In 10 anesthetized pigs, RV failure was induced by pulmonary artery constriction and systemic hypertension strategies with IABP, phenylephrine (PE), or the combination of both were tested. Systemic and ventricular hemodynamics [cardiac index(CI), ventricular pressures, coronary driving pressures (CDP)] were measured and echocardiography was used to assess tricuspid valve regurgitation, septal positioning (eccentricity index (ECI)), and changes in ventricular and septal dimensions and function [myocardial performance index (MPI), peak longitudinal strain].

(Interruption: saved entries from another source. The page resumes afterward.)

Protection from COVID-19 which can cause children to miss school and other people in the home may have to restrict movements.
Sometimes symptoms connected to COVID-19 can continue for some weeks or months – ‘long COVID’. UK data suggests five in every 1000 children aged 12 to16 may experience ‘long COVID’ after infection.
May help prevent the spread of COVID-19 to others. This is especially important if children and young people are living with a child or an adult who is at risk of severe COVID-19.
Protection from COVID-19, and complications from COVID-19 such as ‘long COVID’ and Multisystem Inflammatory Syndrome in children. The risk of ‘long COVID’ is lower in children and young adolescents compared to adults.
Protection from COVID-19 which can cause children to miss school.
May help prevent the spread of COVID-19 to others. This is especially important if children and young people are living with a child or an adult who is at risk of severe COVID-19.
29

Pulmonary artery constriction resulted in doubling of RV systolic pressure (54 ± 4mm Hg), RV distension, severe TR (4+) with decreased RV function (strain: -33%; MPI: +56%), septal flattening (Wt%: -35%) and leftward septal shift (ECI:1.36), resulting in global hemodynamic deterioration (CI: -51%; SvO(2): -26%), and impaired CDP (-30%; P<0.05). IABP support alone failed to improve RV function despite higher CDP (+33%; P<0.05). Systemic hypertension by PE improved CDP (+70%), RV function (strain: +22%; MPI: -21%), septal positioning (ECI:1.12) and minimized TR, but LV dysfunction (strain: -25%; MPI: +31%) occurred after LV afterloading (P<0.05). With IABP, less PE (-41%) was needed to maintain hypertension and CDP was further augmented (+25%). IABP resulted in LV unloading and restored LV function, and increased CI (+46%) and SvO(2) (+29%; P<0.05).

IABP with minimal vasopressors augments myocardial perfusion pressure and optimizes RV function after pressure-induced failure.